On October 17, 2011, starting with their 5 p.m. newscast, WATE became the final station in the Knoxville market to broadcast in high definition. Along with the switch to HD, the station unveiled a new logo, new graphics, new studio set, and new news music: "Locals Only" by Stephen Arnold Music. The newscast on WBXX was initially not included in the upgrade as that station lacked a high definition-capable master control at its separate studios to transmit the newscast in HD. In early April 2012, that channel finally upgraded its master control to allow the WATE newscast and some other local and syndicated programming to be broadcast in HD.
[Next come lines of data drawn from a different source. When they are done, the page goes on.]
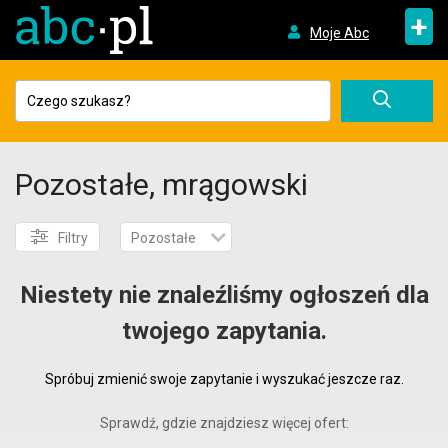
+
Moje Abc
Pozostałe, mrągowski
Filtry
Pozostałe
Niestety nie znaleźliśmy ogłoszeń dla
twojego zapytania.
Spróbuj zmienić swoje zapytanie i wyszukać jeszcze raz.
Sprawdź, gdzie znajdziesz więcej ofert:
On December 31, 2016, WATE-TV broadcast its final newscast on WBXX-TV, now owned by Gray Television. Co-owned Gray station WVLT-TV began producing newscasts on WBXX-TV the following day.

==Technical information==
===Subchannels===
The station's signal is multiplexed:

Subchannels of WATE-TV
| Channel | Res. | Short name | Programming |
| 6.1 | 720p | WATE | ABC |
| 6.2 | Antenna | Antenna TV |
| 6.3 | 480i | Rewind | Rewind TV |
| 6.4 | COZI TV | Cozi TV |

WATE-TV carried The Country Network on its second subchannel in late 2010 until November 1, 2011, when WATE-TV's parent company, New Young Broadcasting terminated its deal with TCN, and dropped the channel on all of its stations. Subchannel 6.2 was relaunched on June 1, 2012, with the addition of Live Well Network, but was deactivated again on May 30, 2015. The subchannel is expected to be reactivated at a future date, featuring programming from the all-comedy network Laff, the result of an affiliation deal between Media General and Laff's owner, Katz Broadcasting. On February 1, 2016, GetTV began rolling out after a deal with Media General and Sony Pictures TV. WATE soon replaced GetTV with Antenna TV, although the short name was still "getTV". On September 1, 2021, Laff was replaced by SportsGrid, only for it to be replaced by Rewind TV on October 20, 2022.

===Analog-to-digital conversion===
WATE-TV shut down its analog signal, over VHF channel 6, on June 12, 2009, the official date on which full-power television stations in the United States transitioned from analog to digital broadcasts under federal mandate. The station's digital signal remained on its pre-transition UHF channel 26, using virtual channel 6. As with other Channel 6 stations around the country, on June 12, 2009, the unintentional broadcast of WATE-TV's audio signal also ceased on 87.7 FM.